> _WORK REQUEST 1_: From the excerpt on process transformation, transcribe the passage from "The single most" to "spent merely waiting.".
> _WORK REQUEST 2_: According to the excerpt on process transformation, what is the single most common mistake in transformation?
> _WORK REQUEST 3_: Take the excerpt on process transformation further, continuing from its final sentence.

EXCERPT TO READ START

The aim is always capability you keep. I would rather leave your team able to run the next transformation themselves than leave behind a dependency. Standard work, the right measurement, and a team that understands why the flow is shaped the way it is — that is what makes the gain hold.

01The problem

Processes accrete. They are designed once for a smaller company and then patched, never re-engineered, until the work carries years of accumulated handoffs, approvals and rework nobody can quite justify. Transformation initiatives often make this worse — a wave of training, a certificate count, and a methodology imposed on top of the mess rather than used to remove it. The flow never actually changes.

02Signs you need this

When this is the right call.

  • 01

    Cycle times have crept up and nobody can say exactly why

  • 02

    The process carries approvals and checks no one can justify

  • 03

    A previous transformation produced certificates but no measurable change

  • 04

    Rework is treated as normal rather than as a defect to be designed out

  • 05

    You are about to automate a process you have never actually re-engineered

  • 06

    Improvements are claimed but never proven against a baseline

03The method

How the work goes.

  1. 01

    Measure the real process

    Map the work as it is genuinely done — including the workarounds — and put numbers on it: cycle time, rework rate, where value is added and where it only waits.

  2. 02

    Engineer the flow

    Remove the steps that exist only to compensate for an earlier failure. Re-sequence, automate where it pays, and design the handoffs so quality is built in rather than inspected afterwards.

  3. 03

    Prove it with data

    Run the change as an experiment with a control and a measured result. Lean Six Sigma is the discipline here — used to prove the gain is real and not seasonal noise.

  4. 04

    Standardise and sustain

    Lock the improved process into standard work, with the measurement that signals drift before it becomes regression.

04In depth

What this work really involves.

Measure the process as it is, not as the SOP says

The single most common mistake in transformation is to redesign the documented process rather than the real one. The documented process is tidy; the real one is full of workarounds people invented to get the job done despite the design. Until you map the work as it is genuinely performed — the shadow approvals, the re-keying, the waiting — you are optimising a fiction. I start every transformation by measuring the actual flow: cycle time, rework rate, and the difference between time spent adding value and time spent merely waiting.

EXCERPT TO READ END
SUPPLIED MATERIAL START

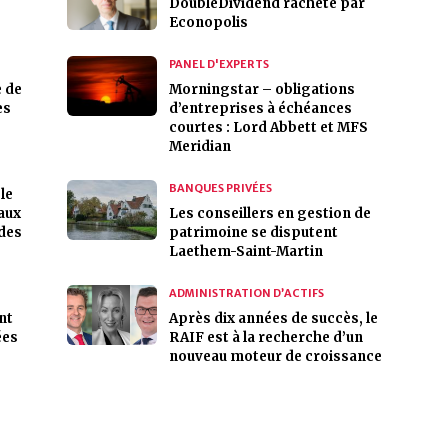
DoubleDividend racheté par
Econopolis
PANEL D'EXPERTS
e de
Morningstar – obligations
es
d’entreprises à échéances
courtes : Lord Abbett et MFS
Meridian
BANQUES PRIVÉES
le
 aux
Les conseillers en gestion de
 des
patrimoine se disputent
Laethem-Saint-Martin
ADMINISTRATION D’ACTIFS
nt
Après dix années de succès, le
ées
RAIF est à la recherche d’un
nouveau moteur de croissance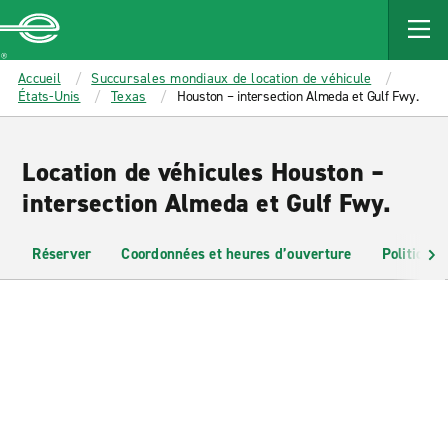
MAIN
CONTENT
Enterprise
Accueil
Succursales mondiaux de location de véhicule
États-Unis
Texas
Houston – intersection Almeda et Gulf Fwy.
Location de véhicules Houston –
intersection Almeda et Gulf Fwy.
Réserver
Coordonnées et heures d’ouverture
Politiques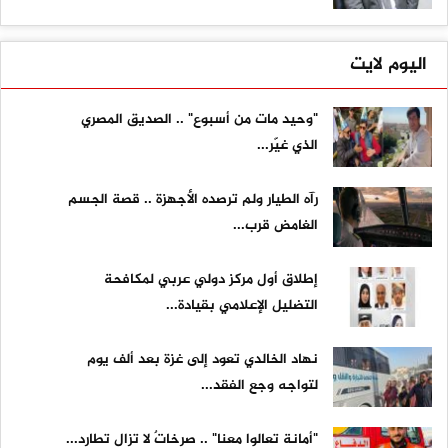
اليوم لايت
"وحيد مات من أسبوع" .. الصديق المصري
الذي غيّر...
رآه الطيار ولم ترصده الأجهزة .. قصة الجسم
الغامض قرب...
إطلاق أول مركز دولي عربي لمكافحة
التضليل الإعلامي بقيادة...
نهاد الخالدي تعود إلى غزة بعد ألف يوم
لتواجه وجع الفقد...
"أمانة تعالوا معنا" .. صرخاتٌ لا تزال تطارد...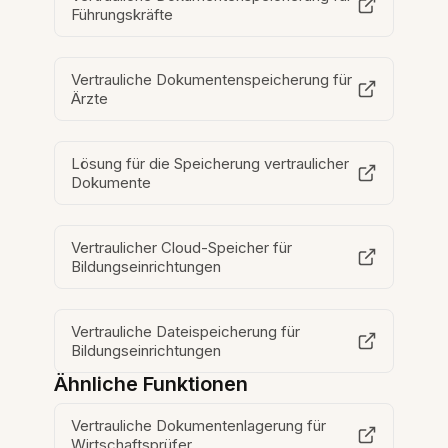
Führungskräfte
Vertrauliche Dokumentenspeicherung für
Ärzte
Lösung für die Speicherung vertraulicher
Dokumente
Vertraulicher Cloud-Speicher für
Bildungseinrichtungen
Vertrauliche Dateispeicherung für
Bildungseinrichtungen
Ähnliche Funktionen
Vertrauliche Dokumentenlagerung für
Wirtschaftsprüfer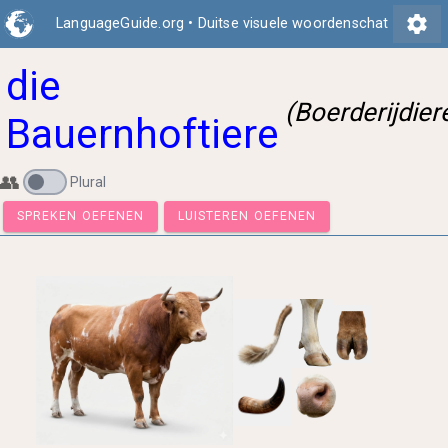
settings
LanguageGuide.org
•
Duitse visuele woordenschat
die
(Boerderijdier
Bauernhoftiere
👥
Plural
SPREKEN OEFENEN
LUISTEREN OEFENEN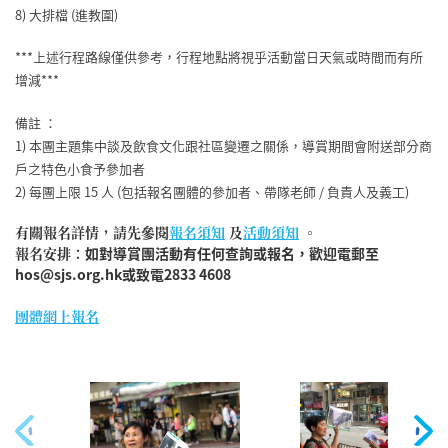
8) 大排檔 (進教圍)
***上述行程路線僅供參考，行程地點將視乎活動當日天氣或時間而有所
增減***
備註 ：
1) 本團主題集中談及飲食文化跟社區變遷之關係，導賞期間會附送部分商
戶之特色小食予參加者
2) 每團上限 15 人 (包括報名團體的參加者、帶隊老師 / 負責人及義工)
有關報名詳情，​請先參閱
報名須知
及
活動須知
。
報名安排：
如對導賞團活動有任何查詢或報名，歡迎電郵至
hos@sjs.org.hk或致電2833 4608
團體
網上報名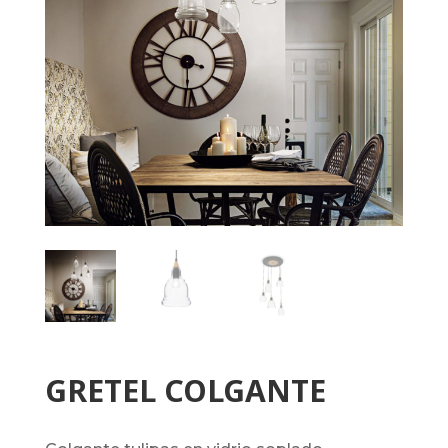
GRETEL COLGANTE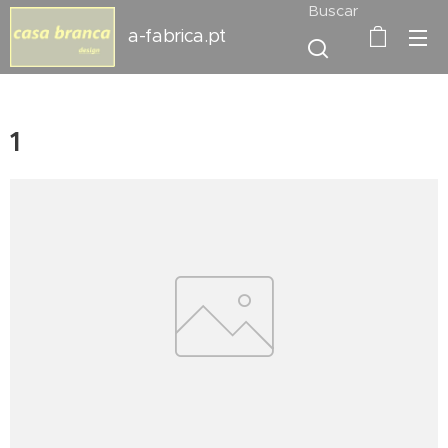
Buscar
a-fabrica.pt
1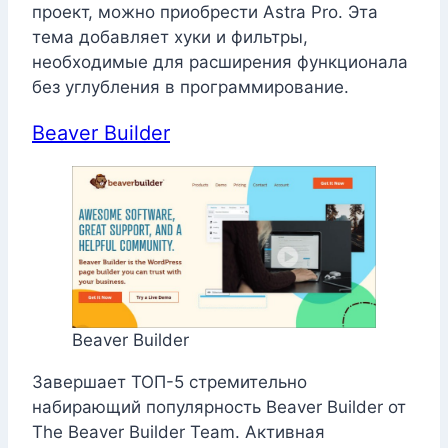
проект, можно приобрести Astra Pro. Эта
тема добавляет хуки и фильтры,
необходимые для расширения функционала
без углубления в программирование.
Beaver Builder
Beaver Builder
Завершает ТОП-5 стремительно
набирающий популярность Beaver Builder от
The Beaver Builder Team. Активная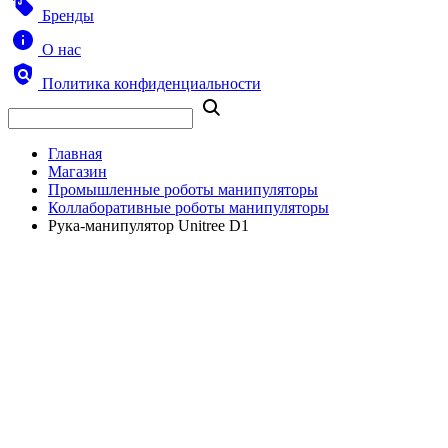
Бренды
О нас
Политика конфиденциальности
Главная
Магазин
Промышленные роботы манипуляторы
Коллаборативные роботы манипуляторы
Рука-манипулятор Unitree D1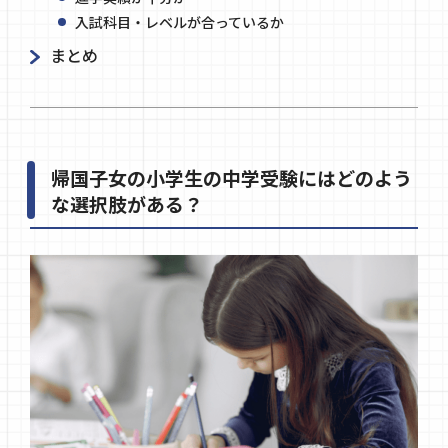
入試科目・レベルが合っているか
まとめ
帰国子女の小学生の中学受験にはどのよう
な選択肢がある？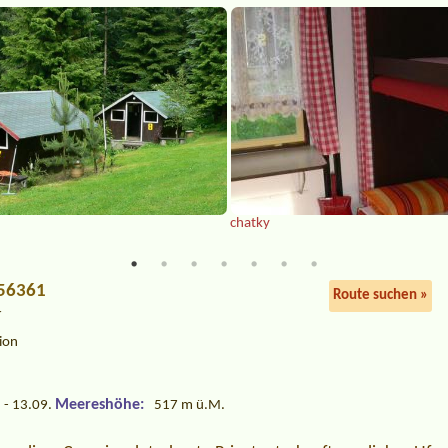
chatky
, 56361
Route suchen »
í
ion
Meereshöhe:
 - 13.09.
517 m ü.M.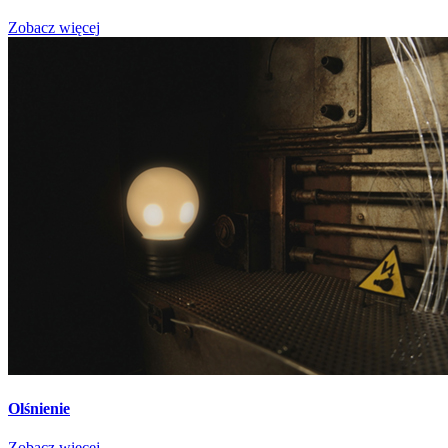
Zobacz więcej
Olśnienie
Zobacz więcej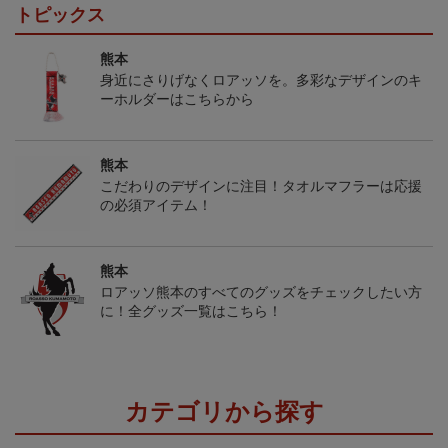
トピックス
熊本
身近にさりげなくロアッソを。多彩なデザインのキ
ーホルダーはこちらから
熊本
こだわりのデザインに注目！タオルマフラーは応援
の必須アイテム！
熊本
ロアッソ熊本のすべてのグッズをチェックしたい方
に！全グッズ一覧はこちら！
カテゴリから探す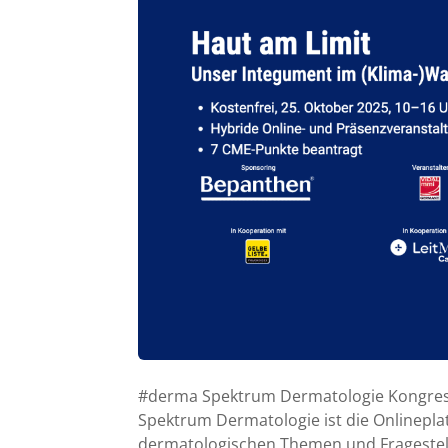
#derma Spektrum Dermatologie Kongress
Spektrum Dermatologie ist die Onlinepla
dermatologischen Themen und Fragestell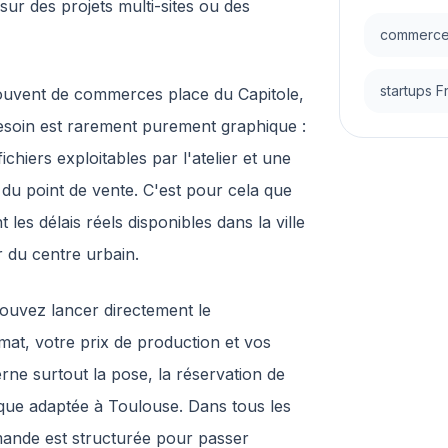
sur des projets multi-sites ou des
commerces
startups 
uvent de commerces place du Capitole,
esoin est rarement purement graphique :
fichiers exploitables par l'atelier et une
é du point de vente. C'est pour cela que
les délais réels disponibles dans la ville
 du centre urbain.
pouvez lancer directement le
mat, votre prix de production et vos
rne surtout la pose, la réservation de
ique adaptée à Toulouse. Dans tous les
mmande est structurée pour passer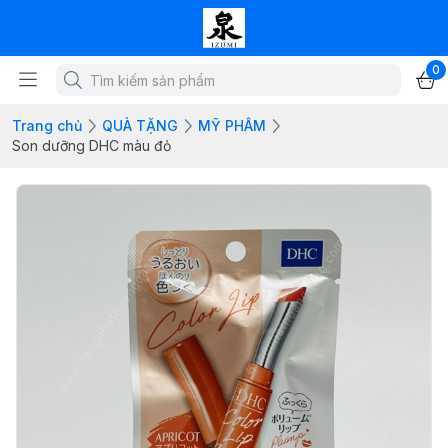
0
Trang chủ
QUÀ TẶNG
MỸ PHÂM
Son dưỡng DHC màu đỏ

SUPPLIED MATERIAL END

> _EXERCISE RESULT 1_:
The single most common mistake in transformation is to redesign the documented process rather than the real one. The documented process is tidy; the real one is full of workarounds people invented to get the job done despite the design. Until you map the work as it is genuinely performed — the shadow approvals, the re-keying, the waiting — you are optimising a fiction. I start every transformation by measuring the actual flow: cycle time, rework rate, and the difference between time spent adding value and time spent merely waiting.

> _EXERCISE RESULT 2_: Redesigning the documented process rather than the real one.

> _EXERCISE RESULT 3_:
Remove the steps that only exist to fix an earlier failure

A surprising share of any mature process is compensation: an extra check, a reconciliation, a sign-off that exists only because something upstream cannot be trusted. Cut the upstream defect and the downstream compensation becomes pure waste you can delete. This is where the largest gains usually hide — not in speeding up the steps, but in deleting whole steps that should never have been necessary. It is also why simply "automating the process" often cements the waste in place instead of removing it.

Lean Six Sigma as proof, not theatre

The reason to run a change with a control group and a measured result is not methodological vanity; it is to know whether the gain is real or just this quarter’s good luck. Six Sigma’s contribution is rigour about variation and evidence — distinguishing a genuine improvement from noise, and a sustainable one from a temporary push. I use the methodology to prove the result to a sceptical CFO, not to count belts. If the data does not support the claim, the claim does not get made.

Standard work is what makes the gain permanent

Processes regress. The improved flow you install will quietly decay back toward the old one unless it is locked into standard work and watched by a metric that signals drift early. The last stage of every transformation is therefore the least glamorous and the most important: documenting the new standard, training to it, and wiring in the measurement that catches regression while it is still small. A gain you cannot hold is not a gain; it is a story you tell about last year.

Why automation without re-engineering fails

The most expensive mistake in transformation is to automate a broken process. Automation is faithful — it will reproduce the waste, the unnecessary approvals and the rework at higher speed and lower cost, cementing the bad design into software that is now hard to change. The order matters: re-engineer the flow first, prove the simpler version works, and only then automate what remains. Done in that sequence, automation pays for itself because it is mechanising a process that genuinely needs to exist. Done in the reverse order, it locks in the very steps a transformation was supposed to remove, and the business spends the next three years maintaining its own mess in code.

Reading a process the way an engineer reads a system

An engineer does not ask whether a system feels busy; they ask where the time goes and where the failures originate. The same discipline applied to a business process is unreasonably effective. Every step is interrogated: does it add value, or does it only inspect, wait, or compensate for an earlier failure? Where does variation enter, and what does it cost downstream? Which handoffs lose context? This is not abstract — it is the difference between an opinion that the process is "too slow" and a measured map showing that sixty percent of cycle time is queueing between two teams that could be merged. The map is what makes the redesign obvious rather than contentious.

Capacity you release without hiring

When a process is carrying years of accumulated rework and unnecessary steps, the people running it are spending a large share of their time on work that should not exist. Remove that work and you do not just shorten the cycle — you give those people their hours back. Re-engineering routinely releases meaningful capacity without adding a single headcount, which is the most defensible kind of efficiency: nobody is asked to work harder, and the released capacity can be pointed at growth instead of firefighting. For a CFO, this is the rare improvement that lowers cost and raises throughput at the same time, proven against a baseline rather than asserted in a slide.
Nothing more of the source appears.